Unfortunately, though many people ask me things like, “But where do your ideas come from?”, I never manage the answer I would really like to give; I end up generalising or playing down the whole creative process, which, fortunately and to this day, cannot be fully explained using logic.
So, why do ideas come about? In my (frequent!) case, images appear in my head, most probably because it’s a kind of language I have learned, with which to communicate, precisely as part of the aforementioned creative process.
The most fascinating part, for me, is the why.
You create, without really thinking too hard about it, a scene, a portrait, a story, which you understand only after you have taken the picture. Letting all your feelings flow, without filters, through your individual cultural references (or influences), your individual aesthetic sense and the need to communicate.
So a photograph can also happen because of this; in my case, portraits, mainly of female subjects. Through a quest for ‘grace’, through focusing on the gestures made by hands in action. Through the need to recreate, time and again, the same concept, because, as the great Masters teach us, it is all a study.
My research, having chosen (for a long while, unwittingly) to use photography as a form of expression, began with this study, with people and their balance in the world.
A few years ago, capturing a gesture in time, or, more precisely, capturing its very first instant, or the instant just before it ends, became a real obsession for me.
Another important aspect was (and still is) the space in which the shapes are assembled, the shapes of women, such as in the photo below: the head at an angle, the arm covering her face, the bend in her elbow, the other arm’s attempt to create an aesthetic balance.
They are all elements that I had to bring to the forefront, allowing them to live without the presence of other elements, such as the city, with its walls, its street lights, the aesthetic sound of the city streets.
Fortunately, I was working very close to a bridge at the time, from which I, and my subjects, who were often included spontaneously, could take in the fresh air.

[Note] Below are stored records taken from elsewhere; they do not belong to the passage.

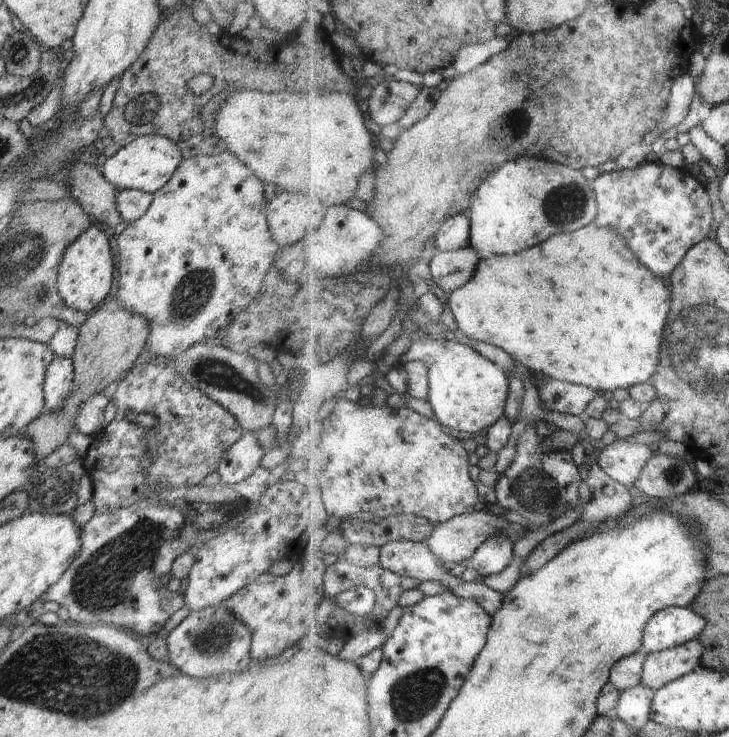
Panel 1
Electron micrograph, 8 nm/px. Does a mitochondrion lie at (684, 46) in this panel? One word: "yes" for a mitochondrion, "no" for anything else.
no

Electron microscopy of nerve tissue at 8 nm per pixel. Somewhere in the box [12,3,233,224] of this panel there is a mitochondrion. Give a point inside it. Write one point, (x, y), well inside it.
(143, 104)

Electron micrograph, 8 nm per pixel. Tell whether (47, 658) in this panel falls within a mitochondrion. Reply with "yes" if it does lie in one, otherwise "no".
yes

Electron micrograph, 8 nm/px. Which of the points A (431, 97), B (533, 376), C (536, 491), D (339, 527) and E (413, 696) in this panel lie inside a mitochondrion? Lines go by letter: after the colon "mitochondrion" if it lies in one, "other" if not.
A: other
B: other
C: mitochondrion
D: other
E: mitochondrion

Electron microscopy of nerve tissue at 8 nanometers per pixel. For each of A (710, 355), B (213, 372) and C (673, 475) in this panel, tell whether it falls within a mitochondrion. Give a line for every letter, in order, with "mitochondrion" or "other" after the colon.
A: mitochondrion
B: mitochondrion
C: mitochondrion

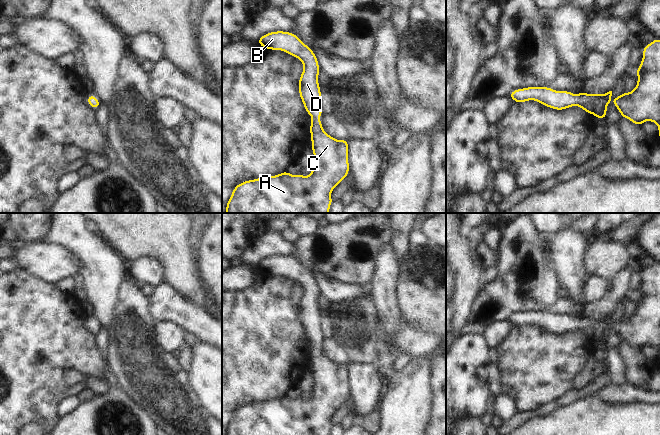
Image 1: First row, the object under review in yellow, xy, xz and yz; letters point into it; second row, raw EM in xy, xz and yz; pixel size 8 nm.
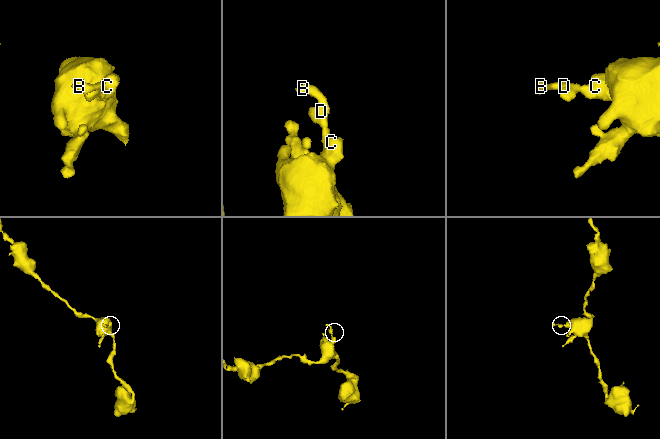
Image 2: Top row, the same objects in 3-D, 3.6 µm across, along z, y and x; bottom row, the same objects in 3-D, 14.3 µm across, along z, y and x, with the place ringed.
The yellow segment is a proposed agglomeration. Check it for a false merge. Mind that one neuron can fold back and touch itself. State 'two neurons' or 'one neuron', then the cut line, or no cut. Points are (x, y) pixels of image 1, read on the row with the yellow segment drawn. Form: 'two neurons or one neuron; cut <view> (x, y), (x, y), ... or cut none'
one neuron; cut none

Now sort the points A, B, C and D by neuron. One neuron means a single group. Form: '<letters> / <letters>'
A B C D

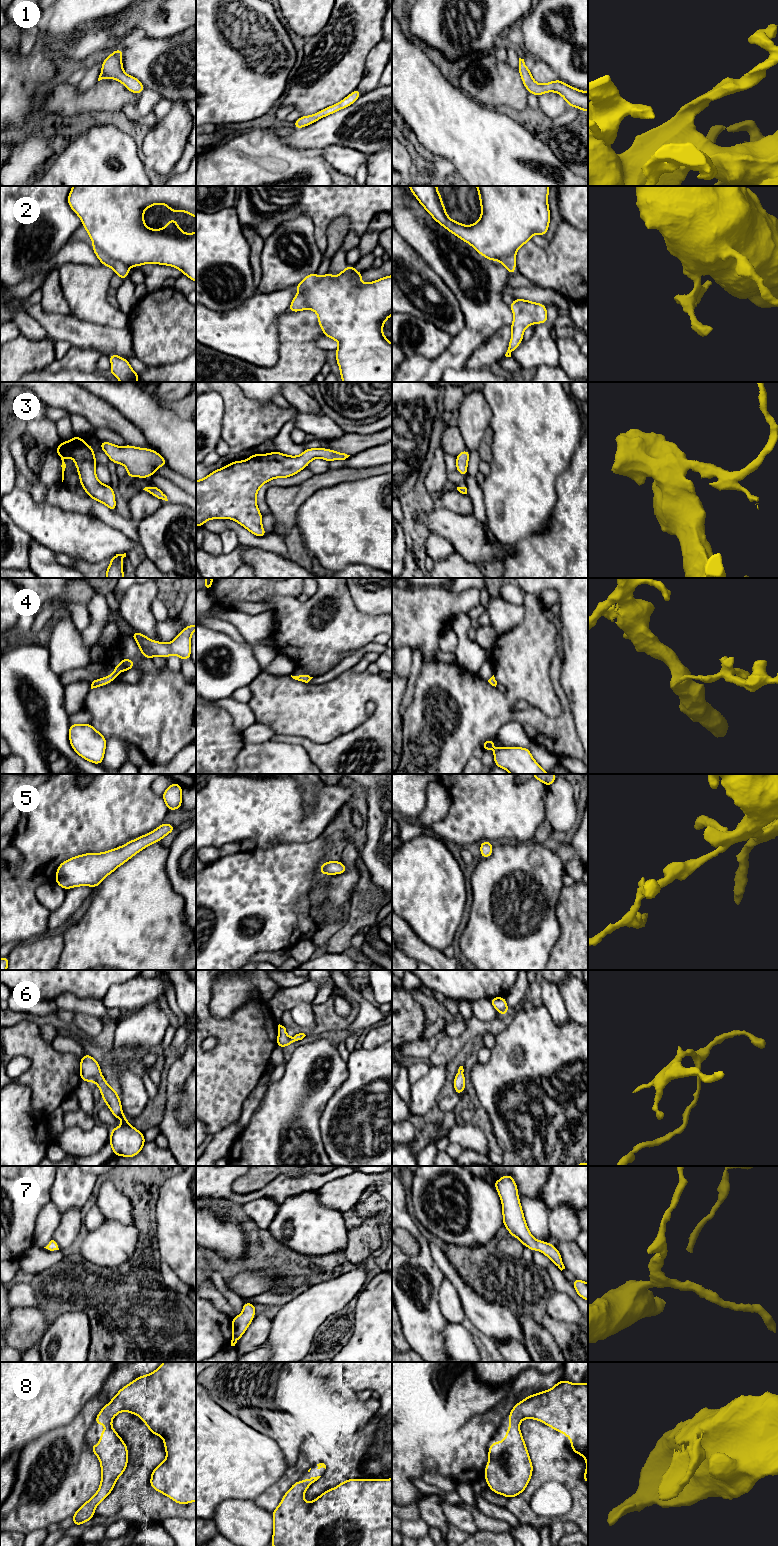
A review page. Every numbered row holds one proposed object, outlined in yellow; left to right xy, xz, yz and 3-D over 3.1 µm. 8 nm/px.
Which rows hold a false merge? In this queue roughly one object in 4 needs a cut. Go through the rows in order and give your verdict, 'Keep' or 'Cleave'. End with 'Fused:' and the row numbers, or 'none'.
1: Keep
2: Keep
3: Keep
4: Keep
5: Keep
6: Keep
7: Keep
8: Keep
Fused: none

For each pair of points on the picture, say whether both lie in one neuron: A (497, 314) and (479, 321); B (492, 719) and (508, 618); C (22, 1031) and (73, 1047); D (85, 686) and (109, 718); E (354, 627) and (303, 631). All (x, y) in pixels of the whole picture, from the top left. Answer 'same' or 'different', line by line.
A: same
B: different
C: different
D: different
E: same

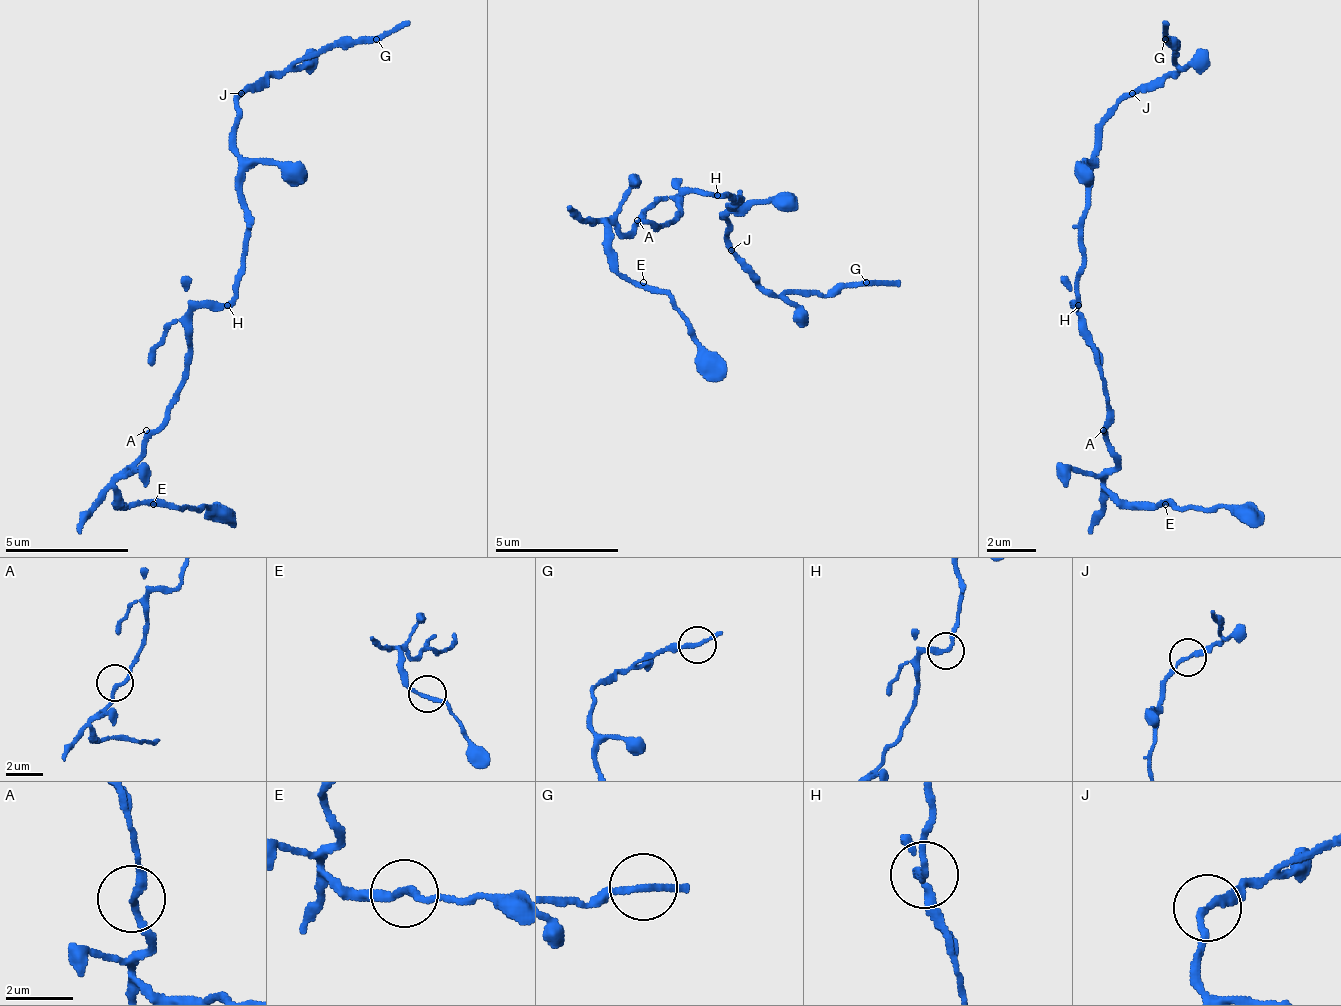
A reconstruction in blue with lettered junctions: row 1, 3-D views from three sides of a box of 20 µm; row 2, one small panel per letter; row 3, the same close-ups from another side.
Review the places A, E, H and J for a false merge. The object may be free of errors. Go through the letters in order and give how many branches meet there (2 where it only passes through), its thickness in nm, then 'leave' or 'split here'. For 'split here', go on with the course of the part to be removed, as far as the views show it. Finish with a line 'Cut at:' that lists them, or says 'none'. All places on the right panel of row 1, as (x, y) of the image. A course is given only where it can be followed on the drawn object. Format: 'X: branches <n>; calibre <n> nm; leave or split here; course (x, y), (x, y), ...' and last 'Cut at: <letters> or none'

Indeed, the true variable, before deciding whether to create a portrait, was looking out of the window, waiting for the clouds to open up enough to allow the light to create volumes. Or waiting, even up to two hours, on the October hills, in the company of some very patient people, for the clouds to disperse.
“There it is, the Sun!” Then the mad rush to create the thing that had been going round and round, perhaps for days, in my head; that thing that we call ‘idea’.
I’ve photographed practically every person that has ever been around me, always fascinated by how much each person has his own, unique way of communicating with his body.
Following that, I began choosing, based on the idea that I had in mind, a particular kind of subject; mostly female, because it is they who most often preserve the ‘grace’ that is, still now, the food for my photography.
Looking back over the years of study and research, it is fascinating to see yesterday’s photos alongside those of today, and to see how much ‘that idea’, which determined the path I would take, has slowly changed over time, taking my photography and that little path towards something new.